For crash-stats, here's a sample crash of the GMP plugin (an artificially-induced crash):

https://crash-stats.mozilla.com/report/index/4d802ab8-0e03-4531-afc9-5ade22140820

These crashes can be identified by ProcessType=plugin and PluginFilename=gmpopenh264 in the metadata.

Here is a supersearch link for OpenH264 crashes (use the Signature facet tab):

https://crash-stats.mozilla.com/search/?product=Firefox&plugin_filename=gmpopenh264&_facets=signature&_columns=date&_columns=signature&_columns=product&_columns=version&_columns=build_id&_columns=platform

RecvCrashPluginNow is our testing function to crash the plugin (to make sure that crash reporting works) and is not a signal of a real issue.

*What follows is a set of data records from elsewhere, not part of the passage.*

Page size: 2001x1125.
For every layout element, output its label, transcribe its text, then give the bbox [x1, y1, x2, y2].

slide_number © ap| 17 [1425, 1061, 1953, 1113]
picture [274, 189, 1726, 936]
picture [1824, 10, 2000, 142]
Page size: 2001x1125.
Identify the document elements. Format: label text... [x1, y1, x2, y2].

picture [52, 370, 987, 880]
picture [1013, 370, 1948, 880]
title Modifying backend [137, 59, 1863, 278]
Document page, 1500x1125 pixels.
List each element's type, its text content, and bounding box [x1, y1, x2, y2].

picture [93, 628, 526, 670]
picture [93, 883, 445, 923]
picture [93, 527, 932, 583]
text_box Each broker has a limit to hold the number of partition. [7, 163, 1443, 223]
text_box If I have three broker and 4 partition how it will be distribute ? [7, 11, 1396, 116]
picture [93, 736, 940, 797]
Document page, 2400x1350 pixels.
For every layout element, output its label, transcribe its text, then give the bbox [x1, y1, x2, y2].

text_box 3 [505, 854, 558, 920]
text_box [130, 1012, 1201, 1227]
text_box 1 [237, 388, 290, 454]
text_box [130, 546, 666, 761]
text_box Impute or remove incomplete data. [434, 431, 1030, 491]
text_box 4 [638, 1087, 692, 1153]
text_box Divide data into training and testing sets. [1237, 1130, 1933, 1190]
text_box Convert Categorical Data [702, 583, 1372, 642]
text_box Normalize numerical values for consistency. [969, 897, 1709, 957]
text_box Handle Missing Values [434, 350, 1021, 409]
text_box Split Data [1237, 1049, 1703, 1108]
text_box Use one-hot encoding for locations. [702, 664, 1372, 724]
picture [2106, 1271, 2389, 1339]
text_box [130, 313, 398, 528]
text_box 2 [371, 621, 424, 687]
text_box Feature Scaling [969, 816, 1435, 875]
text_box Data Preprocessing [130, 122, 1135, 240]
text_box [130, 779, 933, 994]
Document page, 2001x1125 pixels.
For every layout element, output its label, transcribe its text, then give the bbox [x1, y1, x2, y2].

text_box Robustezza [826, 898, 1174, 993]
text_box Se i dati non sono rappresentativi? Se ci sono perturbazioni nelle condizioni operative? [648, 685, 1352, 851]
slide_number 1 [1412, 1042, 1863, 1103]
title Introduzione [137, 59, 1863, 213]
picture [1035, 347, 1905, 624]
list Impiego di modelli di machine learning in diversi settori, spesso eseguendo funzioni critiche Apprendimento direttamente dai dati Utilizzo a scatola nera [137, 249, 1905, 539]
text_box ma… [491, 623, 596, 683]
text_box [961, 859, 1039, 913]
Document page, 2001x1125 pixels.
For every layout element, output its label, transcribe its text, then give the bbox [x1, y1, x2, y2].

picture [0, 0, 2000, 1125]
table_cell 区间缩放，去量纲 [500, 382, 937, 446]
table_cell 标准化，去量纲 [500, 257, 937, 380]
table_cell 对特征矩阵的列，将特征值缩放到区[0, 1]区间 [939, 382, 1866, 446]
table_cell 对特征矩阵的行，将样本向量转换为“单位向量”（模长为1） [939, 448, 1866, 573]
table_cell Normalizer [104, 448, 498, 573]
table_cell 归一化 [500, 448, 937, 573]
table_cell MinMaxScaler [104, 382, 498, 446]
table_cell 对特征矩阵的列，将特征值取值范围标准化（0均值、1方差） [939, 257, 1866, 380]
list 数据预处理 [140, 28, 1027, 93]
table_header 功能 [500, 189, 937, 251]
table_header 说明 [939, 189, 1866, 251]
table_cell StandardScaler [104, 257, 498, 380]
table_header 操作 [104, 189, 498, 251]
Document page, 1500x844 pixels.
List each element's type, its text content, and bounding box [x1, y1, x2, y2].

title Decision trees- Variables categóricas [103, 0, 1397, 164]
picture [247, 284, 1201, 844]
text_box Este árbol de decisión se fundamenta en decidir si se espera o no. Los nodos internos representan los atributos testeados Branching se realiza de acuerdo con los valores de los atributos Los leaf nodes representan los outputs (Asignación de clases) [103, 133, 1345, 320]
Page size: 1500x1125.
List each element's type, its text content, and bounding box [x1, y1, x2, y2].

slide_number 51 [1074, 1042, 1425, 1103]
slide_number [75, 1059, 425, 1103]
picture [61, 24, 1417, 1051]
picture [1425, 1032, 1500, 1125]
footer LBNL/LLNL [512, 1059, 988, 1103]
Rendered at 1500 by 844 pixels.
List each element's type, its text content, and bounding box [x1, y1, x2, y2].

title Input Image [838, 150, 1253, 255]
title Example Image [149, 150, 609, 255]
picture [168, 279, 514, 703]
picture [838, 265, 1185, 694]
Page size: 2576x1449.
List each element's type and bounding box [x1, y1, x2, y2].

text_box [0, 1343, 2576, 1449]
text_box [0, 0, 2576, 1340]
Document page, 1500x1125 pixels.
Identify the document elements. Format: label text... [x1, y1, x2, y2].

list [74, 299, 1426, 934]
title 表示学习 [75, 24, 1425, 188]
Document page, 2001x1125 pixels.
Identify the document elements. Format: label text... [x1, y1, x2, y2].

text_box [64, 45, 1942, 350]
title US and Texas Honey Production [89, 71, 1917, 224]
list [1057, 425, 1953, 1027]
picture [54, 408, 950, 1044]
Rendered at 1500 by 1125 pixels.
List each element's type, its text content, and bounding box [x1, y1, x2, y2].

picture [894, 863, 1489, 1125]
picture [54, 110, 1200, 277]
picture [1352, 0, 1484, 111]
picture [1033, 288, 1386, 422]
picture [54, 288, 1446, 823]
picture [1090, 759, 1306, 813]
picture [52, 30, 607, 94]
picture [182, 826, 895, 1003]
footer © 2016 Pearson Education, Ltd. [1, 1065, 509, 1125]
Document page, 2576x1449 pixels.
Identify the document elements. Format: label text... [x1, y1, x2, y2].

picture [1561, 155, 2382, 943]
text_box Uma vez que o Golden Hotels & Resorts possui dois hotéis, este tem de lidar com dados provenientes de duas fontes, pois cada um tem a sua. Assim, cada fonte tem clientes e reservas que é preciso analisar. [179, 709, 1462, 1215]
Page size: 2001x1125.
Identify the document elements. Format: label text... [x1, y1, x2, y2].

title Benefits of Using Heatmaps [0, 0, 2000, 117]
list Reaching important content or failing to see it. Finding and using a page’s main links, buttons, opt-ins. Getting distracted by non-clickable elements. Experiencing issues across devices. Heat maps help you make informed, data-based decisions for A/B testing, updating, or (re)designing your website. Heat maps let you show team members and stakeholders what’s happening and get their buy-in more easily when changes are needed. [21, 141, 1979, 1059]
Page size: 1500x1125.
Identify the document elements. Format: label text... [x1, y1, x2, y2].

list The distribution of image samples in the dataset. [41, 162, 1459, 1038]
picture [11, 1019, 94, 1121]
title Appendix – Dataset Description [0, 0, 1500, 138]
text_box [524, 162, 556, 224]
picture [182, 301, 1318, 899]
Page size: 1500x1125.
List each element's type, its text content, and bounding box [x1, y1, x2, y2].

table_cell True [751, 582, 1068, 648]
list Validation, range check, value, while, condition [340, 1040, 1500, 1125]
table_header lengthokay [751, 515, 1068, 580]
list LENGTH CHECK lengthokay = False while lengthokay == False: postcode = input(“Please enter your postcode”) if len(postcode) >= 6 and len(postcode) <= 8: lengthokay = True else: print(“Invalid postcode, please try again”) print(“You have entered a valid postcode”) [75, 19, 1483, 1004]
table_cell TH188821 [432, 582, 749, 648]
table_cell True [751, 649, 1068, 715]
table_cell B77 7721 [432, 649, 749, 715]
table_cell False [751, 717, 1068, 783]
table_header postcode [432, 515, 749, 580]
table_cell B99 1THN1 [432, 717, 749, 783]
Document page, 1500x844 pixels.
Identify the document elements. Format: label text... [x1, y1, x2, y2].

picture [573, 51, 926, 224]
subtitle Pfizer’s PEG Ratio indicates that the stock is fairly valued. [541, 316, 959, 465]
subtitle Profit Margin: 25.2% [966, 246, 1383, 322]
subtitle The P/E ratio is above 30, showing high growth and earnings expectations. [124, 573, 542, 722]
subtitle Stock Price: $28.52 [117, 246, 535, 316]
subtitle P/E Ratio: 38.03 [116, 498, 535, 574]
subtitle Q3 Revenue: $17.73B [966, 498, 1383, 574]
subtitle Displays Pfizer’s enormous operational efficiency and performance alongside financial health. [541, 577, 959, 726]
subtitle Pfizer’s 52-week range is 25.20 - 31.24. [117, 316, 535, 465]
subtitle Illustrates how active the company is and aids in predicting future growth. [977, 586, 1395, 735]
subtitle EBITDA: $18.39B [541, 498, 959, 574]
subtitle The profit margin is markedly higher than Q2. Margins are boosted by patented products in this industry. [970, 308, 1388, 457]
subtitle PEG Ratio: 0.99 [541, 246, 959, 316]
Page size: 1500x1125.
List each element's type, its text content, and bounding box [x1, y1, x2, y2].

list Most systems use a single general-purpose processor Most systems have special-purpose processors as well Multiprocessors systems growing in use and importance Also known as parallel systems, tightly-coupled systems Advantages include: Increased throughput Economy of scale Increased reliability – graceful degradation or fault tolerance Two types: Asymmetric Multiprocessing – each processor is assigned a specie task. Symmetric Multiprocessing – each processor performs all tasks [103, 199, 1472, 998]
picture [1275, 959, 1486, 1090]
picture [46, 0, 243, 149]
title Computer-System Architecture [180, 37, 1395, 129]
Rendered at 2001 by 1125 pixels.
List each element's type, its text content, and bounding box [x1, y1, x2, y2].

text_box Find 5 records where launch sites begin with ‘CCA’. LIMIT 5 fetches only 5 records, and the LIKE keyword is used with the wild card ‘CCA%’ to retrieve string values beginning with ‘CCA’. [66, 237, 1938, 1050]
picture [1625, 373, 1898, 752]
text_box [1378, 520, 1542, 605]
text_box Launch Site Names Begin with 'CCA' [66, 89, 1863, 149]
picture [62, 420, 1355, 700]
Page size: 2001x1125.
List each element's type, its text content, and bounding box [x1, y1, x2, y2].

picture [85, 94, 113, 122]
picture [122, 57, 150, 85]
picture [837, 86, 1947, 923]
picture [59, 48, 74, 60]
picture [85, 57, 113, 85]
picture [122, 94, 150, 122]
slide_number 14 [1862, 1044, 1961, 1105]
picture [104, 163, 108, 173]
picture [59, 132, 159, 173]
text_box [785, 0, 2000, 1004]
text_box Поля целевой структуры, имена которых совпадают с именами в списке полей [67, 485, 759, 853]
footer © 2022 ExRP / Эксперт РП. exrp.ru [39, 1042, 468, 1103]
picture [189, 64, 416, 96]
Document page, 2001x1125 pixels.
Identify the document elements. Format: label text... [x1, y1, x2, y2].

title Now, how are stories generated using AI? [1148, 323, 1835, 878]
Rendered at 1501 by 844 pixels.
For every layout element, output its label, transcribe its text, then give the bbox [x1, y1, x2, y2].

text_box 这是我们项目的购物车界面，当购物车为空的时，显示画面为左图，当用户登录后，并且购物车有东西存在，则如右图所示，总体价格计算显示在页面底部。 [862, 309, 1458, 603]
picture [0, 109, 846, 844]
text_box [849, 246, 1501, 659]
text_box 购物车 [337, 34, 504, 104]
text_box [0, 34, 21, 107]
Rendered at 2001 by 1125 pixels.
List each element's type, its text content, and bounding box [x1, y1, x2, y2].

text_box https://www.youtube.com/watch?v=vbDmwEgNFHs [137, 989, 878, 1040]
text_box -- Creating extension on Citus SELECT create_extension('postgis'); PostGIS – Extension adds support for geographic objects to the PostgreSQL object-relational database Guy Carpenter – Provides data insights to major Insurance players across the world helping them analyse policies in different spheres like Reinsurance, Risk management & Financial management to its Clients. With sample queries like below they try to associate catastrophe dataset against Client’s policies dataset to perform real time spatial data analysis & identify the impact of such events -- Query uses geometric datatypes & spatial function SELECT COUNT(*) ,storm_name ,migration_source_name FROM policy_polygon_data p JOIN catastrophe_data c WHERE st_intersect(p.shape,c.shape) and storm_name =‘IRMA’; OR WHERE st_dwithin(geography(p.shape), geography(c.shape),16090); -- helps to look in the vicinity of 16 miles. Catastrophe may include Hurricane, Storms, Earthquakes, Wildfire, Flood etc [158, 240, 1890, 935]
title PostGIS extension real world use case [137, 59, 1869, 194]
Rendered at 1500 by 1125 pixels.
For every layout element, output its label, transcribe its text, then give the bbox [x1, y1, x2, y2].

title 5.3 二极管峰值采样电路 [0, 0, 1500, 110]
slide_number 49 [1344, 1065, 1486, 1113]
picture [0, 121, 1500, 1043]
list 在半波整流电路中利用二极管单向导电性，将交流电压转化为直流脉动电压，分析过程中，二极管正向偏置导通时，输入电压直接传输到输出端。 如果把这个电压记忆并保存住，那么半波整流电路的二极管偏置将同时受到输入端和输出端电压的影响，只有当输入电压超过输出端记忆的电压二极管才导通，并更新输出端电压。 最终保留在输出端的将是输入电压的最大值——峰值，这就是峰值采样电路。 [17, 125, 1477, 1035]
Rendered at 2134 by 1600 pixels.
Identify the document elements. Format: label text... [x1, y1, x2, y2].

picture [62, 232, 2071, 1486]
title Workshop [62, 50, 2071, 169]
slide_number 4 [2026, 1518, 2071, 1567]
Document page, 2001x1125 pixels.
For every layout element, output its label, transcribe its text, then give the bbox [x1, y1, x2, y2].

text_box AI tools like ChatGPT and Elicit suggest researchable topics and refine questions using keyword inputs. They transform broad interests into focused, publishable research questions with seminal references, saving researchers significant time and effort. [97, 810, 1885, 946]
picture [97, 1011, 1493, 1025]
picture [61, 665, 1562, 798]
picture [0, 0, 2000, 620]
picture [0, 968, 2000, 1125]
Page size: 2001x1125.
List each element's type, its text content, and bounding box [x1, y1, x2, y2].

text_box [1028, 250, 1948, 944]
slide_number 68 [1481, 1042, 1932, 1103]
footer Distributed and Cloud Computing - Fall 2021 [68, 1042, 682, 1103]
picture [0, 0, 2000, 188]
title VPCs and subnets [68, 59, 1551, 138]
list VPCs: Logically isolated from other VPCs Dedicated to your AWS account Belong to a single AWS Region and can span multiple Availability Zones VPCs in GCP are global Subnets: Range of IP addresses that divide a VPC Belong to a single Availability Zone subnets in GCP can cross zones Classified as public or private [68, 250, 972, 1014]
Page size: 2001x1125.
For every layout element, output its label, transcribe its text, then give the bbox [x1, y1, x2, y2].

There are a handful (7) of crashes which look "real". Because these are release builds with COMDAT-folding, the crash stacks are going to look a bit bogus. For example looking at https://crash-stats.mozilla.com/report/index/eb8a8381-dafb-4d04-abb8-a5a1c2140818:

Obviously PGMPChild::OnMessageReceived should never be calling into dom::Telephony. However it's probably some other actor in the GMP IPDL tree that has the same method code. It would be hard to debug without looking at the callsite (PGMPChild::OnMessageReceived) which is generated code.

Overall, I don't think we have any particular worries about OpenH264 crash rates, but we should watch them for spikes. At this week's crashkill meeting, Kairo volunteered to set up some regular reports so that it would easy to monitor this separately from the rest of the browser/plugin crashes. That may take a few weeks, though.